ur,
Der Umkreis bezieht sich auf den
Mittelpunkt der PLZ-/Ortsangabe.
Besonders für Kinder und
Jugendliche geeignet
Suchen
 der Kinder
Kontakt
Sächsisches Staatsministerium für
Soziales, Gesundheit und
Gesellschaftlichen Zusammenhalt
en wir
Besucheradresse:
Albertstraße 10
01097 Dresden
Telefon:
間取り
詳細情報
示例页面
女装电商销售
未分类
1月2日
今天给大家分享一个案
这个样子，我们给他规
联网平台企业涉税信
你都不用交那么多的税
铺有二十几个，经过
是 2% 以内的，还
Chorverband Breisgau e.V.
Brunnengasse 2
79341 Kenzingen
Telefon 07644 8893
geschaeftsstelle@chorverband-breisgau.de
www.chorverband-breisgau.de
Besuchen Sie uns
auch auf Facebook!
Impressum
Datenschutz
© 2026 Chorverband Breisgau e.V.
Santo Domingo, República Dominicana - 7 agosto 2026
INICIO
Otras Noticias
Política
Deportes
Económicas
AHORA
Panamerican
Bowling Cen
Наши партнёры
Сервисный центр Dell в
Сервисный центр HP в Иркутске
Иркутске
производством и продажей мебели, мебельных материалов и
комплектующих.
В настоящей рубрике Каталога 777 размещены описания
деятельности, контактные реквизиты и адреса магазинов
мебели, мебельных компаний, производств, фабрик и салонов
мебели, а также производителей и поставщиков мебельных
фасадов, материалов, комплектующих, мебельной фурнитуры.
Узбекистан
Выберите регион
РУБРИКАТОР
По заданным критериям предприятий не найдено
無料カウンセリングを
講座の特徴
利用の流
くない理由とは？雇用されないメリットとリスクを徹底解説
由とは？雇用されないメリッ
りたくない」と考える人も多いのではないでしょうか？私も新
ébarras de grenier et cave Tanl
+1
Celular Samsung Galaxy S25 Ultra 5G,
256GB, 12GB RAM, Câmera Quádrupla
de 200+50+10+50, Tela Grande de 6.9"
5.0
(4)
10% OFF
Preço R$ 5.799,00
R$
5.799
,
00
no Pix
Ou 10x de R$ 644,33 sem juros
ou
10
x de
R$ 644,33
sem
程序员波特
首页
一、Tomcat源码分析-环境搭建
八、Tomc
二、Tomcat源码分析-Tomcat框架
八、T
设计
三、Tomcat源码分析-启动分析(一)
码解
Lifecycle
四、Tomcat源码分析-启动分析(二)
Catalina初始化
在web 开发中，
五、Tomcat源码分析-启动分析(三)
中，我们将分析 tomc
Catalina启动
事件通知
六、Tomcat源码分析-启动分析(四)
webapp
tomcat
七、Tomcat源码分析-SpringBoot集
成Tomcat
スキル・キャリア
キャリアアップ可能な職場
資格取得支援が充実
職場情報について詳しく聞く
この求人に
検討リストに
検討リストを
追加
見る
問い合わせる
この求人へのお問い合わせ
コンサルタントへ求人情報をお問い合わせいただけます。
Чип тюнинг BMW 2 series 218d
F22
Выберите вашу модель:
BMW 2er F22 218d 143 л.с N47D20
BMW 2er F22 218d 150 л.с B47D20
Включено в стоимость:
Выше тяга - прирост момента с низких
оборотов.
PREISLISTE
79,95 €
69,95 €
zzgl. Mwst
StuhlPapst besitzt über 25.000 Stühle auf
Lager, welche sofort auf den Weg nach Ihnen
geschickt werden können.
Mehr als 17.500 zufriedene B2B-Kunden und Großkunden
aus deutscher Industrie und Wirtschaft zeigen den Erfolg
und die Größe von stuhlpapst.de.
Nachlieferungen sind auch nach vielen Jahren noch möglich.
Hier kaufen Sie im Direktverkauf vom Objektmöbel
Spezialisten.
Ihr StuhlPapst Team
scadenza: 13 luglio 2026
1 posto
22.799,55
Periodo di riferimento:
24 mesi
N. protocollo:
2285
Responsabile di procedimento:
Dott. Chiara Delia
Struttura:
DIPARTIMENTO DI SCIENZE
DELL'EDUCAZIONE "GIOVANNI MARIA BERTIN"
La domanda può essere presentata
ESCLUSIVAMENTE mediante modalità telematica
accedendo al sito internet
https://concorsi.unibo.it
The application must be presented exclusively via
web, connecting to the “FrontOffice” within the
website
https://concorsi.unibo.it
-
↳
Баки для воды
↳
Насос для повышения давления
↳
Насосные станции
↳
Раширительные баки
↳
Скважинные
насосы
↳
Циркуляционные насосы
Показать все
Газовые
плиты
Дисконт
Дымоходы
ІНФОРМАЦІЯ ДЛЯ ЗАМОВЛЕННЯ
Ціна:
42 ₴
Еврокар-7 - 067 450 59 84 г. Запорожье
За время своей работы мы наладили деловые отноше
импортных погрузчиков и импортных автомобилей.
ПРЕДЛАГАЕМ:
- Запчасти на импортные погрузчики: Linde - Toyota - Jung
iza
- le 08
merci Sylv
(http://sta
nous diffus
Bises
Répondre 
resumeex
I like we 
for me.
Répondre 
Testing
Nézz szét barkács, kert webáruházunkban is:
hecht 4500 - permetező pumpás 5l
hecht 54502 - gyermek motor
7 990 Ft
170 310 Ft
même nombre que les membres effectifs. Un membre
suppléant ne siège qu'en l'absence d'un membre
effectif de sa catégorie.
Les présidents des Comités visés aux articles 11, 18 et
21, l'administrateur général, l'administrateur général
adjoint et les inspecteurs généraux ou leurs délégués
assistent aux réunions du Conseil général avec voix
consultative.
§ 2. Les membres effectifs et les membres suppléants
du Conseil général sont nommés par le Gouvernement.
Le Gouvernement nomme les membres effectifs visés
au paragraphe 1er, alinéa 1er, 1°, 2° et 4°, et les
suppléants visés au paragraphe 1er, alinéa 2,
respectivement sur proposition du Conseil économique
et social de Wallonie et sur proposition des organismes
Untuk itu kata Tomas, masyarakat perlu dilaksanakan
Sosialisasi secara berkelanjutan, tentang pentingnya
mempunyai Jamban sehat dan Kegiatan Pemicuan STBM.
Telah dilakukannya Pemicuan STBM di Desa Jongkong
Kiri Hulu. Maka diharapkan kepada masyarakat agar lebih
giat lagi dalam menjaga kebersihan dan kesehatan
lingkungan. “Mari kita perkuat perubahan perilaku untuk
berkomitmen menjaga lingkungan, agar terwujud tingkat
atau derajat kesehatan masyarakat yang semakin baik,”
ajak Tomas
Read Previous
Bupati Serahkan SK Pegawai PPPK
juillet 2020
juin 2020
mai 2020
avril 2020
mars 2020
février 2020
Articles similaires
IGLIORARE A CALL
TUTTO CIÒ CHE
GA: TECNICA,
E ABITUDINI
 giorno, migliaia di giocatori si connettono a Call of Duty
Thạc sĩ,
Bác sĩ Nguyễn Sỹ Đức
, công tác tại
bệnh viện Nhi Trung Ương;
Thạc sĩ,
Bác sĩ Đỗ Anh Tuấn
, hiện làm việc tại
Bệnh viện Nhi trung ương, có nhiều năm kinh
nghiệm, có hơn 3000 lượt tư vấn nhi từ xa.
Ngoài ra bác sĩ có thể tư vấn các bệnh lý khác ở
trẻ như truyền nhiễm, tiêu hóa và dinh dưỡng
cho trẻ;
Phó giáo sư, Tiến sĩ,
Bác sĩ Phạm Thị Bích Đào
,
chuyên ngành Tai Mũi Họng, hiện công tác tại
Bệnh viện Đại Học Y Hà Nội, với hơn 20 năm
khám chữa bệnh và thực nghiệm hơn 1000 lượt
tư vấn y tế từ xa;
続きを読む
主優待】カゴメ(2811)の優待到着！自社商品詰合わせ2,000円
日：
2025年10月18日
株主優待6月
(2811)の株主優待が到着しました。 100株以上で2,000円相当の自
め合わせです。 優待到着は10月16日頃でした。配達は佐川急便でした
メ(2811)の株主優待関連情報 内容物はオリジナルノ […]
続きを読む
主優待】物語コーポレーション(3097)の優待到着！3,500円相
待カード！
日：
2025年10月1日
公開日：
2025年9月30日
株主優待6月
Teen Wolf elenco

What needs to be done: Each line of the material that has the word "Kinder" belongs in the answer.

Solution for this problem:
Besonders für Kinder und
 der Kinder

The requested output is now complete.